Replying to Avatar NoeBoties_Fool

Diluting their holdings. Yes and No. They have a wallet with the current rules as would everyone. It has addresses with balances. New rules are applied by any miner as a hard fork. He has created a new chain with a new wallet. The wallet he has on the old chain still has exactly the same amount of coins under the old rules. He now also has that exact same amount of coins under the new rules in a new wallet. Effectively doubling the total number of coins. Theoretically, the value per coin is split in half but the volume is doubled. Time and the market will decide if his total holdings on two chains are worth more or less than the original value on the original chain would have been. Note I called them old chain and new chain. The market will also decide which one is 'real' Bitcoin, not simply the longest chain.

Yes my opinion is the longest chain should be called BTC and Bitcoin. In the fork, my number of coins double as well. I would probably pretty quickly sell my coins on the new chain and by more coins on the old chain. This mass action is what will make the longest chain, show where the value is considered to be and determine who is best and is BTC.
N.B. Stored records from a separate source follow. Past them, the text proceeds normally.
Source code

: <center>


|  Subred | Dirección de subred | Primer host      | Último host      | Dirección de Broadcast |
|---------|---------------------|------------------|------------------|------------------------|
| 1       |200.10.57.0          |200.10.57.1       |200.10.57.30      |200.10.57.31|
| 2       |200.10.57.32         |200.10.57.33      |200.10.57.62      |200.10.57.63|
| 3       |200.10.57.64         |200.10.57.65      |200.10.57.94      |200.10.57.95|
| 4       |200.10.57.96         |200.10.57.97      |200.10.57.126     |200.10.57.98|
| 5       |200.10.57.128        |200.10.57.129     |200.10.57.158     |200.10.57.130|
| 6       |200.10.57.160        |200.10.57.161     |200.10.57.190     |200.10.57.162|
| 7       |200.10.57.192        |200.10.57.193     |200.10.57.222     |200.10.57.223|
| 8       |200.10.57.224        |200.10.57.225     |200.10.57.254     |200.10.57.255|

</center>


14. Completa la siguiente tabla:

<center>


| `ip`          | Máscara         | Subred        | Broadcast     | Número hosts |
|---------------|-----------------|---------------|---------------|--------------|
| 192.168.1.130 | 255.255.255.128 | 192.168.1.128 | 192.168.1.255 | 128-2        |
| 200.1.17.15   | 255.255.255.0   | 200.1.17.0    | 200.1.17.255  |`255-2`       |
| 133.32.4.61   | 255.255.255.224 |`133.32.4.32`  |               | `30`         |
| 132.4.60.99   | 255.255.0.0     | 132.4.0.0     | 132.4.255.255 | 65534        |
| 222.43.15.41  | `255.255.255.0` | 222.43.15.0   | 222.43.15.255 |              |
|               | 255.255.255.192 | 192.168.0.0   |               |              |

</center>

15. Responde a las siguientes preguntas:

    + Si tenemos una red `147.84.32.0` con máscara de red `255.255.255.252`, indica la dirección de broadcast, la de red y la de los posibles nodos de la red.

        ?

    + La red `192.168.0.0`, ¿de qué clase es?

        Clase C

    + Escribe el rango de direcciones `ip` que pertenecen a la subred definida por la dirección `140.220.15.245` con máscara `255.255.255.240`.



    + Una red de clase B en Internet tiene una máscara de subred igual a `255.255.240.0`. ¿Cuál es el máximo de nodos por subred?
A new chain with more coins would dilute that value, on that chain, as your percentage of the whole would be smaller. Lets say they doubled the 21mil market cap to 42mil while the price was at $10 but, people loved the new chain and it's price quickly went to $20. I have that smaller percentage but my $ valuation remains the same, plus I still have my coins on the old chain. The old chains coin value should go down in this scenario but the over all market could expand with new money and keep them both up in price. Not likely but possible.

The miners biggest disincentive is the wasted electricity and downtime on what is historically a loosing proposition. BCH did okay for a while but look at BSV and others. They quickly lost a lot of hash power and turned out to be a pretty big waste of miners efforts (money)... but some do still mine them.

Further if there is a hard fork. My node does not just look for the longest chain. It looks for the longest chain that complies with the rules of my node. The new chain's blocks simply would not be validated by my node as it didn't follow my (the old) rules. I either update my node to the new rules or I stay on the old chain no matter how long the respective chains are. I could also fire up a second node for the new chain and have both two wallets and two nodes while the market decides the winner.

Lastly, a 51% attack can do a host of bad things and cause a lot of major problems. One thing it can't do is change the core set of rules simply because they have the majority of hash and thus require new rules like some kind of hostile takeover. That would require a hard fork whether 51% went with the new chain or not.

My confidence on this reply is fairly high but I could have some details wrong. Also, sorry so long.

Yes, a hard fork is different than a 51% attack. A 51% attack would use the current rules of Bitcoin Core (including the 21mil cap) to gain the majority of hash rate. This would allow them to validate fraudulent blocks to the chain, but under the current rules so other nodes (not part of the attack) would validate them. They could only steel or double spend coins in recent transactions as they include them in the new blocks they mine. Older transactions could not be changed. The chief defense against this in BTC is cost. Unless one hacks into 3-5 of the largest mining pools at the same time and controls them long enough to write fraud blocks of value to them, the last estimate of cost I've seen is above $7billion dollars worth of miners plus the operating costs of them. Next it would ruin the value of the coins they are steeling. I'd say, while technically possible, it's practically impossible now that the network is so large and robust.

A hard fork on the other hand can be done by just one person and cheaply. However, you have to sell that idea to the world and hope people (and miners) follow you so much that the idea of what Bitcoin is changes. Good luck with that. Miners have to think your new idea of increasing the cap will make them more money. Developers, users and node operators have to operate and build upon the new network you just created. Gaining a cap increase would be a very hard sell. None of the hard forks of BTC to date have even tried to change that rule and there have been many. Most go to zero quickly. Few have held on, BCH, bitcoin gold, bitcoin SV come to mind, but they kept the cap.

For my FIL, I would try to ask how he thought this would be done so he could discover, as we discussed the scenarios, that he didn't know what he was talking about. All in a nice way of course. My dad for instance trusts me to understand it for him because he knows I'm not pulling what I have taught him out of my hat. Thus, when the explanations get too deep for him, he believes me when I say, "trust me, it ain't happening." Incidentally, that's why I've learned what I know about this. Telling this to strangers that are just obstinate have made me a bit cynical and eventually I just give them the 'have fun staying poor' line and move on.

With my dad part of my 'trust' defense is, "Look Dad, this is where my money is. Your money is my inheritance. I don't wanna screw that up either. Plus, you're my dad. If I'm wrong, I bare the cost by having to take care of your needs if you go broke. I'm that confident."